By early 1822, for example, 13 young Maori students at Marsden’s seminary at Parramatta, near Sydney, had either died there or soon after returning home. One can imagine the grief of parents who paddled out to ships arriving in the Bay of Islands in order to greet children who did not return. In 1820 Te Koki heard of his son’s death in these circumstances. The dignified response of his whanau was an early demonstration of the way many families in New Zealand huddle together after receiving dreadful news. Te Koki and his family sat down in a circle on the deck of the Coromandel and requested that the part of the letter with their son’s name be pointed out to them. They touched his name with a hongi over and over again and stayed for nearly two hours in “melancholy lamentations for his untimely fate.”

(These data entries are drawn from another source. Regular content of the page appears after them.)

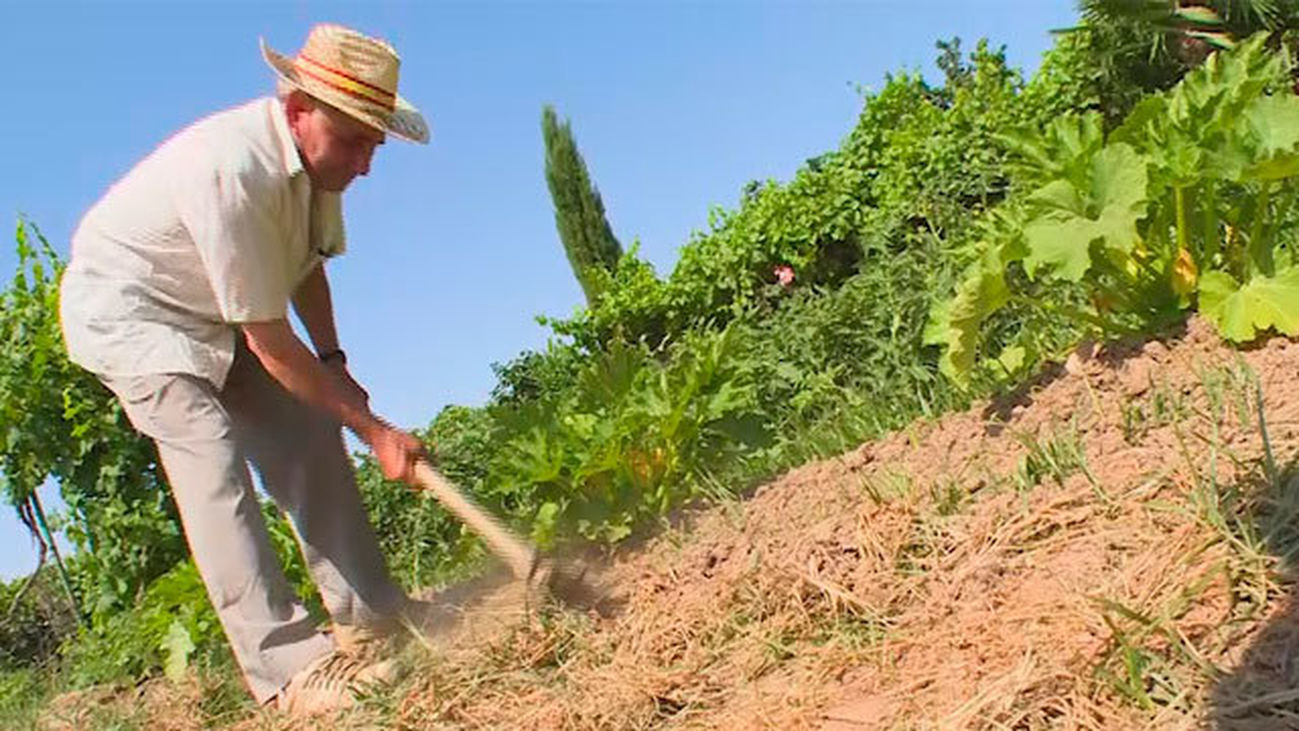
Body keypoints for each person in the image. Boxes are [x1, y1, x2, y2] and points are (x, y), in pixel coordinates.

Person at [59, 23, 430, 714]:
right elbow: (269, 342)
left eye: (373, 146)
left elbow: (306, 268)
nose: (364, 164)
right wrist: (375, 430)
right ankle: (290, 672)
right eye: (353, 141)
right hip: (132, 311)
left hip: (214, 307)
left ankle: (371, 617)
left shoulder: (318, 170)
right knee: (210, 455)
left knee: (309, 424)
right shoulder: (232, 172)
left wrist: (334, 364)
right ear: (298, 109)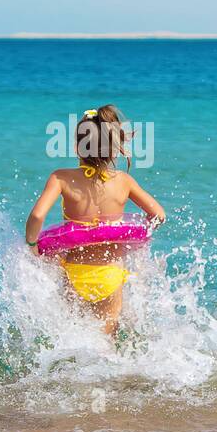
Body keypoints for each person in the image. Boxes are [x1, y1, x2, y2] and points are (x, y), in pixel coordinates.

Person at [25, 105, 165, 337]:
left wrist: (32, 247)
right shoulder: (124, 181)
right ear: (113, 148)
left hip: (74, 271)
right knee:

Although death stalks the characters in this book, it is a celebration of life: of faith, humour and generosity. The quality of the research is proved by the published vocabulary lists, such as the Joseph Banks 1769 manuscript and Le Dez’s word list made on board the French ship Marquis de Castries in the Bay of Islands in 1772. These word collections still evoke the anxieties of an actual encounter: What must be said? How does one begin? What is the other person thinking? For Le Dez, small talk became redundant and “a sometimes hilarious game of charades would have been needed for some words: to kiss, to piss, to shit, to blow the nose”. The well-travelled may believe that colonisation by the French would have resulted in a much more interesting country, but Words Between Us shows how uninhibited we might have become.
The narrative is driven by the book’s structure. The 16 essays, each focused on a different textual artefact or group of artefacts, follow a rough chronology and are therefore easy to read. First, there is the word collecting of Banks and Sydney Parkinson, assisted by the celebrated Tahitian Tupaia, during Cook’s first voyage around New Zealand on the Endeavour in 1769-1770. The different emphasis given in Le Dez’s word list has been already noted, but the analysis by Banks and Le Dez of how they actually heard the sounds of te reo Maori proves that these men were sophisticated intellectuals. Not only were Maori words taken from this land in manuscripts, but English words were left behind: carved on posts and trees, inscribed on medals or coins and written on paper. These written English words meant that by the 1800s many Maori understood the power of text. But not until Ruatara met Thomas Kendall and William Hall in the Bay of Islands in 1814 did his dream that Marsden should send a teacher to “teach the Boys and Girls to read and write” begin to take shape. Although the Christmas sermon preached by Marsden in 1814 is central to the book, it is the first appearance of animals brought by Marsden, such as cows and horses, which seizes the attention.
The momentum of optimism and discovery implicit in the earlier years tends to waver as land deeds are signed with ta moko signatures and the first school is established at Rangihoua by Kendall on 12 August 1816. By then, Maori and Pakeha had carefully assessed the others’ possessions, values and beliefs. It is arguable, however, that these tensions make for a more powerful second half of the book because it shows up our quizzical, disbelieving nature. By 1820, a “local man” (presumably not a rangatira) was confident enough to oppose claims of a divine and benevolent God. He argued, “Was [the missionary]… joking when he declared that the European God made us all and loved us all? How could that be when we are different colours, and we have different things?”
Because this is an absorbing account of face-to-face meetings, it is easy to overlook the omissions. Some are deliberate, such as the absence of any discussion about traditional whare wananga. More subtle gaps are harder to spot, including the absence of any analysis of gender bias, violent punishment and pupils as unpaid labourers in schools. Moreover, we no longer live in a bifurcated world of Maori and Pakeha. New Zealand is now a much more diverse and secular society, but it is revealing to look back at what shaped it.
Filma Anne Punakitere Phillips is Nga Puhi, Ngati Ruanui.